Елена Мартынова
О чём молчат женщины. Рассказы
Михайловна
Михайловна проснулась от настойчивого писка будильника. Поморщилась от резкого звука и шмякнула на ощупь по кнопке. Затем резко выдохнула и моложаво вскочила с кровати.
Довольно крякнула. И не скажешь, что 56. «Я еще и-го-го!» – подумала она, но тут же скрючилась от резкой боли: камни в поджелудочной напомнили о себе.
Полпятого… Ночь на дворе, из приоткрытого окна тянет осенней прохладой и немного сыростью. Но она знала, что этот запах – не с улицы. За 30 лет, что она жила в этом обшарпанном довоенном доме, он пропитал все вещи, еду, да что говорить, жизнь. И она никак не могла к нему привыкнуть. И каждое её утро шло по одному и тому же сценарию.
Сначала радостное полуспортивное пробуждение и надежда на то, что сегодня будет легче, чем вчера. А потом этот запах, приземлявший все смелые планы.
Но размышлять об этом было некогда. Уже через час ей надо будет приступить к уборке двора, а до этого обязательно приготовить Лёве плотный завтрак (точнее – ужин): он возвращался с ночной смены.
Вообще-то, сыновей у неё было двое. Старший, Николай, давно обзавёлся семьёй и переехал в другой город. Видели они его нечасто.
Спроси Михайловну, какого сына она любит больше, и она, конечно же, возмутится, всплеснёт руками и с матерком начнёт вас убеждать, что оба пацана ей дороги. Но на самом-то деле все – и сыновья тоже – знали ответ. Не зря Лёва в свои 25 не уезжал от матери, не зря каждый вечер перед началом его смены они тратили ужин на игру в «Когда уже съедешь от мамки? Никогда».

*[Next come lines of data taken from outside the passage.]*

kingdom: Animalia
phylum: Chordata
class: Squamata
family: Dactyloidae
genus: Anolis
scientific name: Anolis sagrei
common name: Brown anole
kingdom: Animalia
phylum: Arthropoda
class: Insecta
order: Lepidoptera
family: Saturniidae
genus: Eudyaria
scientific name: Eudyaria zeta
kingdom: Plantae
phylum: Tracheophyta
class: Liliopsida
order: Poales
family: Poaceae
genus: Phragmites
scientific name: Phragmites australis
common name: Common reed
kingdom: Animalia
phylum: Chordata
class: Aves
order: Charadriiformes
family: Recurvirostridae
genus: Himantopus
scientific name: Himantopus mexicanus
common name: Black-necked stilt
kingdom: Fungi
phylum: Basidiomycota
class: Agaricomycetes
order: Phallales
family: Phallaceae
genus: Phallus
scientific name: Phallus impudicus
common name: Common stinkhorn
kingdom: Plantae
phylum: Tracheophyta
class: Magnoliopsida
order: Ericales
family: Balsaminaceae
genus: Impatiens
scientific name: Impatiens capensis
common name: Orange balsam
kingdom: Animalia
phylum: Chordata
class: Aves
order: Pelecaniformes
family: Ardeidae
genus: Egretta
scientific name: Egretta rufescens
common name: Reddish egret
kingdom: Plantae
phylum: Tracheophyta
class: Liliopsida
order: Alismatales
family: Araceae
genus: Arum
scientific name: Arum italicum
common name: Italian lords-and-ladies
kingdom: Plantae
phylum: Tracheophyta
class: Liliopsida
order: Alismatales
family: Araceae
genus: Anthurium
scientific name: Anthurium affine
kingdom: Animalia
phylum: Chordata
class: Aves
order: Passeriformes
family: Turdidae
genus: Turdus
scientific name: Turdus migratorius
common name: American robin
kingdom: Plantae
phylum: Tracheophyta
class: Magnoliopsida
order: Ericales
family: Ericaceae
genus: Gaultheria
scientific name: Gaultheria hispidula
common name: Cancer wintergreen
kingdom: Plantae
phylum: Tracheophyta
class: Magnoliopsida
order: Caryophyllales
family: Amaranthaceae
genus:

А ведь сын не был мямлей, не прятался за её юбкой, но в то же время всегда был отдушиной. Главным призом в её тяжелой жизни.Он разделил её на «до» и «после».
И не только потому, что в итоге она осталась с двумя парнями на руках, без работы и крыши над головой. Как она говорила: «Был муж – объелся груш и добавил, что не дюж».
Не только потому, что пришлось возвращаться в дом к больной плохо ходившей матери с не самым лёгким характером. И уже через полгода после Лёвиного рождения выйти на каторжную работу в гранитной мастерской. По колено в воде, в скрюченном положении, 12 часов в сутки обрабатывать каменные булдыжки, а бывало, и таскать их на себе.
Не потому, что после, согнувшись в три погибели от того, что много часов простояла в одном положении, бежала к своим малышам, к недовольной матери – кормить, стирать, готовить, учить уроки. А оттого, что когда они ложились спать, можно было обнять своих мальчиков. Размещались все трое на старом пружинистом диване. И, когда она поворачивалась на свой любимый правый бок, Лёва буквально душил её спину в объятьях. Как маленький мишка-коала, которого мама носит на загривке. Как ласковый котёнок, который может всю ночь пролежать в одном положении, только бы мама отдохнула. Это Лёва, встречая с работы, цепко хватался за её закоченевшие руки и тёр их, пытаясь вылечить мамины больные пальцы.
Когда дело дошло до садика, он не плакал. Но болел так сильно, что врачи только разводили руками: откуда такой хилый взялся в их закалённой пролетарской семье? Ходил за ней хвостом на работу, сидел, свернувшись калачиком в углу мастерской, пытался даже чем-то помочь. Ту работу, правда, тоже пришлось оставить: не могла она всё время таскать туда больного ребенка. Так и началась её «карьера» уборщицы – она устроилась в ночной бар. Теперь можно было днем сидеть с Лёвой, водить Колю в садик или школу (мать к тому времени умерла), а ночью закрывать их в квартире на два замка и идти работать.